1932 UK local government election

The seventh election to Hornchurch Urban District Council took place on 4 April 1932, for 5 of 13 council seats. The seats were last contested in 1929.

==Background==
In 1932 five of the seats were up for reelection:
- Harold Wood, 1 seat (out of 2)
- Hornchurch Village, 1 seat (out of 4)
- North West Hornchurch, 2 seats (out of 5)
- South Hornchurch, 1 seat (out of 1)

These seats were last contested three years prior at the election in 1929.

==Results==
Polling took place on 4 April 1932. The results are as follows:
===Harold Wood===

Harold Wood
| Party |  | Candidate | Votes | % | ±% |
|---|---|---|---|---|---|
|  | Independent | F. Davis | 581 |  |  |
|  | Labour | Willie Webb | 95 |  |  |
| Turnout |  |  |  |  |  |
|  | Independent hold |  | Swing |  |  |

===Hornchurch Village===

Hornchurch Village
| Party |  | Candidate | Votes | % | ±% |
|---|---|---|---|---|---|
|  | Ratepayers | Edgar Bratchell | 866 |  |  |
|  | Labour | Benjamin Tarr | 214 |  |  |
| Turnout |  |  |  |  |  |
|  | Ratepayers hold |  | Swing |  |  |

Edgar Bratchell died in office on 14 April 1934, causing a by-election on 14 June 1934.

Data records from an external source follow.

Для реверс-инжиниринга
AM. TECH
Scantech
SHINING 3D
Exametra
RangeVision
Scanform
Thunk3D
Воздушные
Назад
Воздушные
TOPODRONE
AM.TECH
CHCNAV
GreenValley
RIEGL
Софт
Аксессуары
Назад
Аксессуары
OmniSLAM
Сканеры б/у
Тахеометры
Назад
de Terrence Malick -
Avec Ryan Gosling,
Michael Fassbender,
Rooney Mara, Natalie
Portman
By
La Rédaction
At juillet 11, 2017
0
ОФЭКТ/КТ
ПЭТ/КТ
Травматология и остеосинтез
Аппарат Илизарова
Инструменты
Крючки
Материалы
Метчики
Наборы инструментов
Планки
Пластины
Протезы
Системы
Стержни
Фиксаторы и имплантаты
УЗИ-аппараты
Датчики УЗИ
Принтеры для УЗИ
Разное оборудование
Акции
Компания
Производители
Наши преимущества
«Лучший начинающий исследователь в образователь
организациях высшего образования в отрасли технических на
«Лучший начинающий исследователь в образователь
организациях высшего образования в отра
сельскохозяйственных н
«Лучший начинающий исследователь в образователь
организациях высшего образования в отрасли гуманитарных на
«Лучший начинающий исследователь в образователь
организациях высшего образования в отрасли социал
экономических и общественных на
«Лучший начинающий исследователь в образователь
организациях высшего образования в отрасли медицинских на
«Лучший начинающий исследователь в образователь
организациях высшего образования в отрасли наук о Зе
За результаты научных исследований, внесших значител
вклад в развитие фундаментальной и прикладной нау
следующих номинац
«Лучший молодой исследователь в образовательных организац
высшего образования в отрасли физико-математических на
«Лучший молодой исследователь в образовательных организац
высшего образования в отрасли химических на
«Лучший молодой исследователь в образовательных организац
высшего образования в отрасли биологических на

===North West Hornchurch===

North West Hornchurch
| Party |  | Candidate | Votes | % | ±% |
|---|---|---|---|---|---|
|  | Ratepayers | John Matthews | 973 |  |  |
|  | Ratepayers | Florence Sherring | 953 |  |  |
|  | Labour | J. Matthews | 787 |  |  |
|  | Labour | T. Martin | 702 |  |  |
| Turnout |  |  |  |  |  |
|  | Ratepayers gain from Labour |  | Swing |  |  |
|  | Ratepayers hold |  | Swing |  |  |

===South Hornchurch===

South Hornchurch
| Party |  | Candidate | Votes | % | ±% |
|---|---|---|---|---|---|
|  | Independent | F. Standen | 247 |  |  |
|  | Labour | L. Mascall | 187 |  |  |
| Turnout |  |  |  |  |  |
|  | Independent gain from Labour |  | Swing |  |  |

F. Standen resigned on 15 May 1934, causing a by-election on 14 June 1934.